I don’t think this is an alternative to what I sketch here so much as an empirical demonstration of it. I was basing my point upon the variable weight we give to moral considerations of others outside our group; not just hating those.
John, Thank you for continuing the series and sorry for the pain. My evolutionary derived disposition for empathy prompts me to ask in concern about the cause of your pain? Take care my friend.
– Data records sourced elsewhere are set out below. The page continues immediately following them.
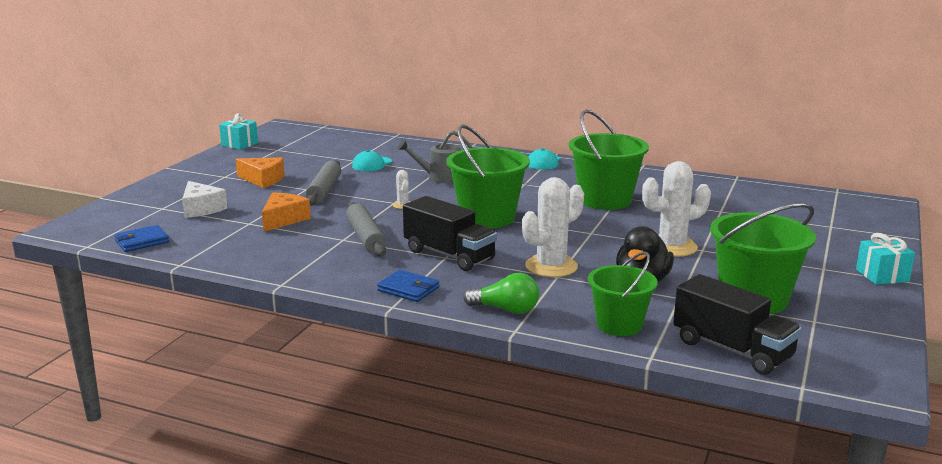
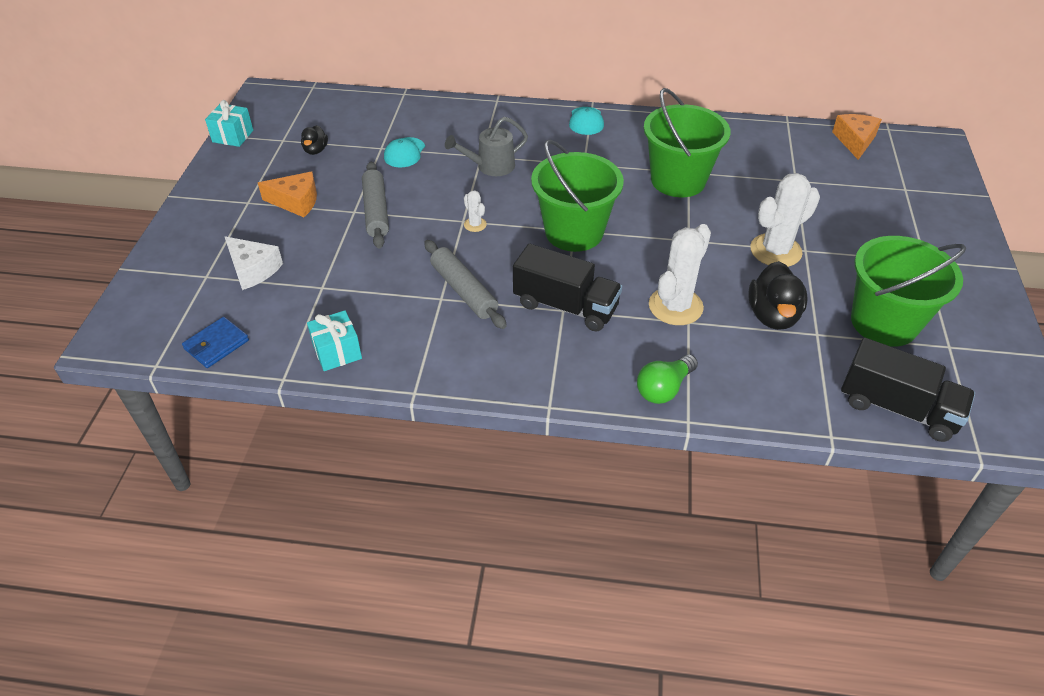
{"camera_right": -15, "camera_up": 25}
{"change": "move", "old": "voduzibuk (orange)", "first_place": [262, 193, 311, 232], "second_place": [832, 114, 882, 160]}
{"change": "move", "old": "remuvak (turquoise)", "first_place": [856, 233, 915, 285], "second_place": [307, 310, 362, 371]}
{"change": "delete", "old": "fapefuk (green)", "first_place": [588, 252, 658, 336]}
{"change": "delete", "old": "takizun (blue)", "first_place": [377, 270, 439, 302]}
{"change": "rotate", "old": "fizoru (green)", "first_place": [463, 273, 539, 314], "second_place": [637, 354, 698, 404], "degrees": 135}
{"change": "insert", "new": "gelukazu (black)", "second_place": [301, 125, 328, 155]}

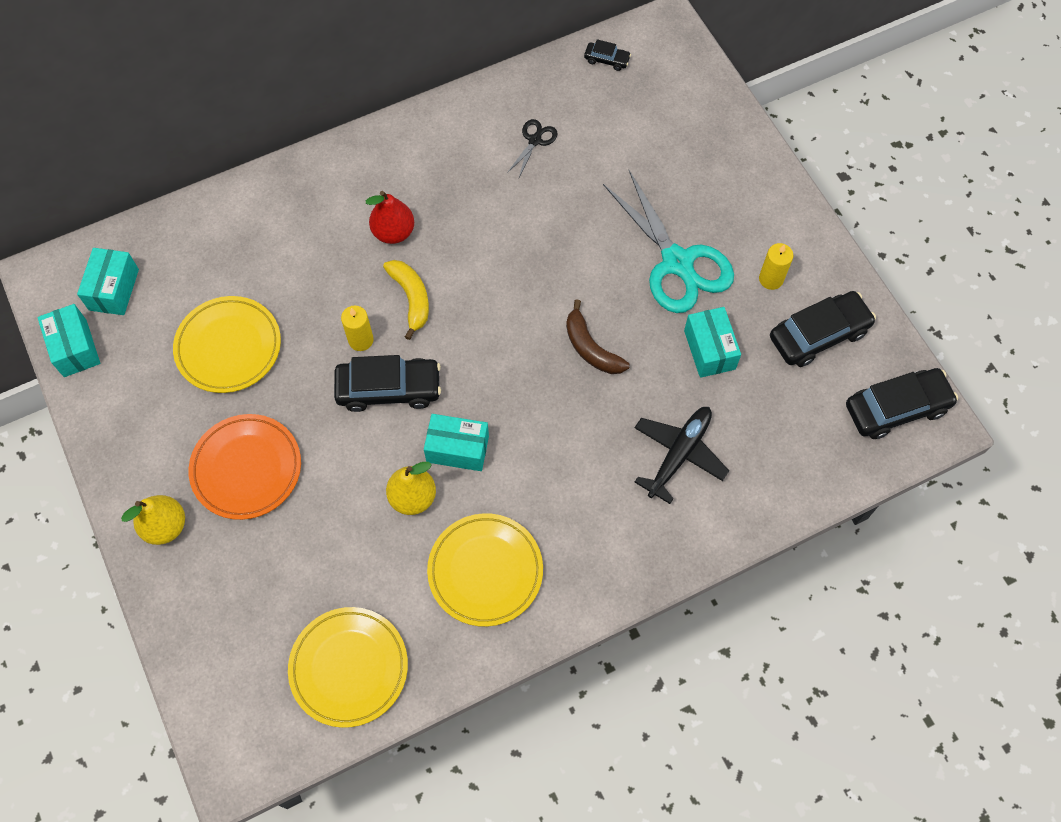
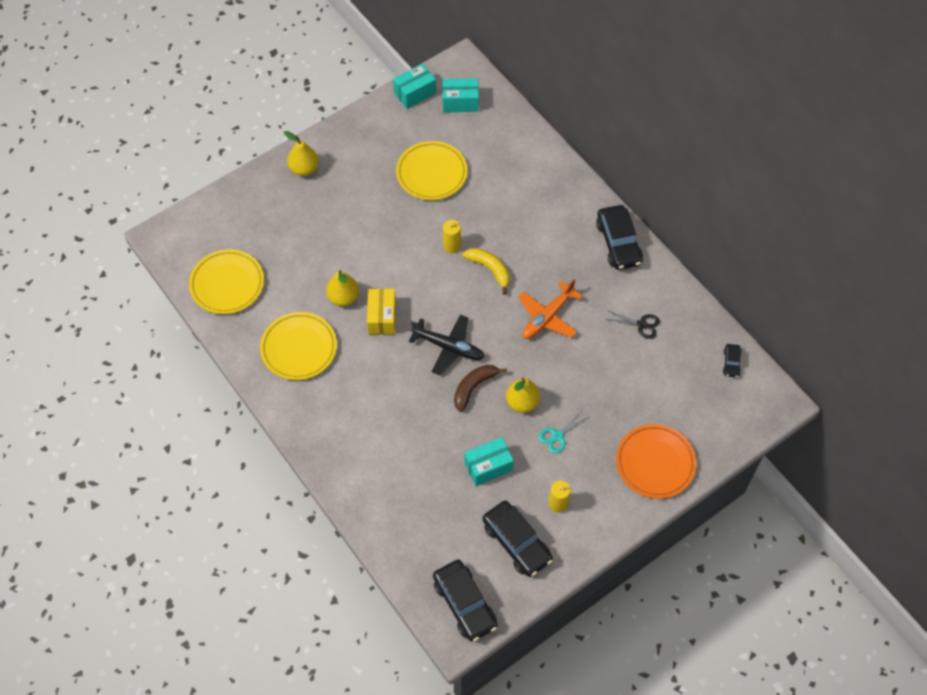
{"camera_right": 80, "camera_up": -5}
{"change": "resize", "old": "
“One implication I would like to emphasise is that a universal ethics requires a universal fitness bearer.” I don’t think this is quite right. Couldn’t a universal ethics come from a universal trait that is shared by all the fitness bearers? One that absolutely must be satisfied? In this case, that trait is…the survival of life. We ALL need this. So your laminar theory is a nice metaphor for the pulls between our various competing needs, but I would extend them (Peter Singer-like, but along the consilient lines of the entire realm of biology (the study of *life*), which E.O. Wilson outlined) to those pulls between: biochemistry -> molecular biology -> cellular biology -> organismal biology -> sociobiology -> ecology -> evolutionary biology Your 4 levels of history could be seen as a subdivision within the sociobiology sphere, and your mention of cruelty to animals is a characteristic of the pull from the ecology sphere. Individual flourishing resides in the organismal lamina. The lack of “free will” (here I mean “freedom to choose”) at the biochemical through cellular levels of biology mean they don’t really have any moral pull on us (though one could objectively analyse afterwards what those building blocks “ought” to have done to survive), but the rest of the levels do compete for our moral emotions in a universal fashion because we all share the trait of being alive.